[Stored dataset items]
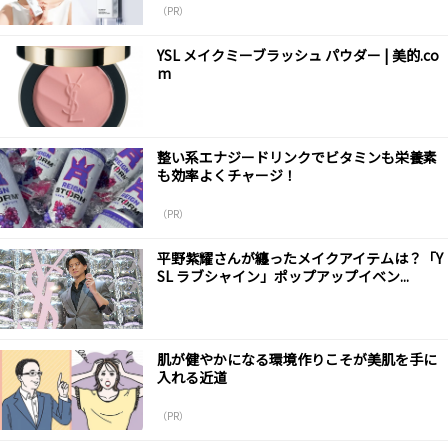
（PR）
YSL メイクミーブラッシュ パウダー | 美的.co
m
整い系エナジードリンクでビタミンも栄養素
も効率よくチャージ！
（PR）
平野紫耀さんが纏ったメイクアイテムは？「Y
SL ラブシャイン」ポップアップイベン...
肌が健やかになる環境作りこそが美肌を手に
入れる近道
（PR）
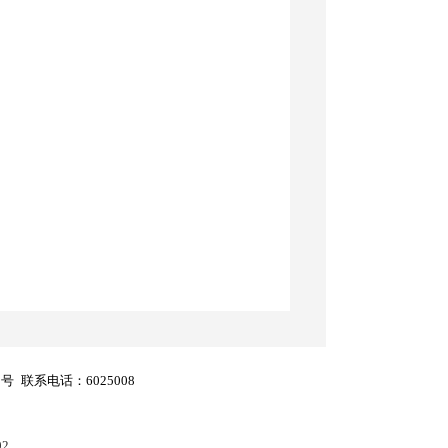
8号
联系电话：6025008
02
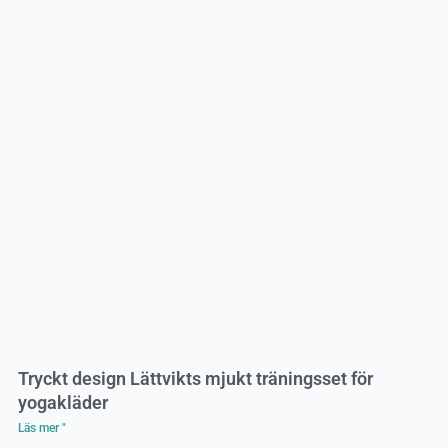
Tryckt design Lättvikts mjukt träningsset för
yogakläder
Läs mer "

* * *

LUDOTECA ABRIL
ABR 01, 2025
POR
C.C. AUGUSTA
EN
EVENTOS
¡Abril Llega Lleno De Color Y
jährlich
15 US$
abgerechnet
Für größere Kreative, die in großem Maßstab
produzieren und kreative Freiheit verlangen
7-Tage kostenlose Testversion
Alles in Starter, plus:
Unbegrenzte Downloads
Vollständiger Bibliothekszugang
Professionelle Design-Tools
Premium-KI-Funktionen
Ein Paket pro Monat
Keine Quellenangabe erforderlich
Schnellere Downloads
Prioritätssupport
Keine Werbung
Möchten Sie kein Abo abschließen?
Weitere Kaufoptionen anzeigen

Instructions for the task: Pull out each line from the records above that includes the string "Downloads", and list those lines.

Task result:
Unbegrenzte Downloads
Schnellere Downloads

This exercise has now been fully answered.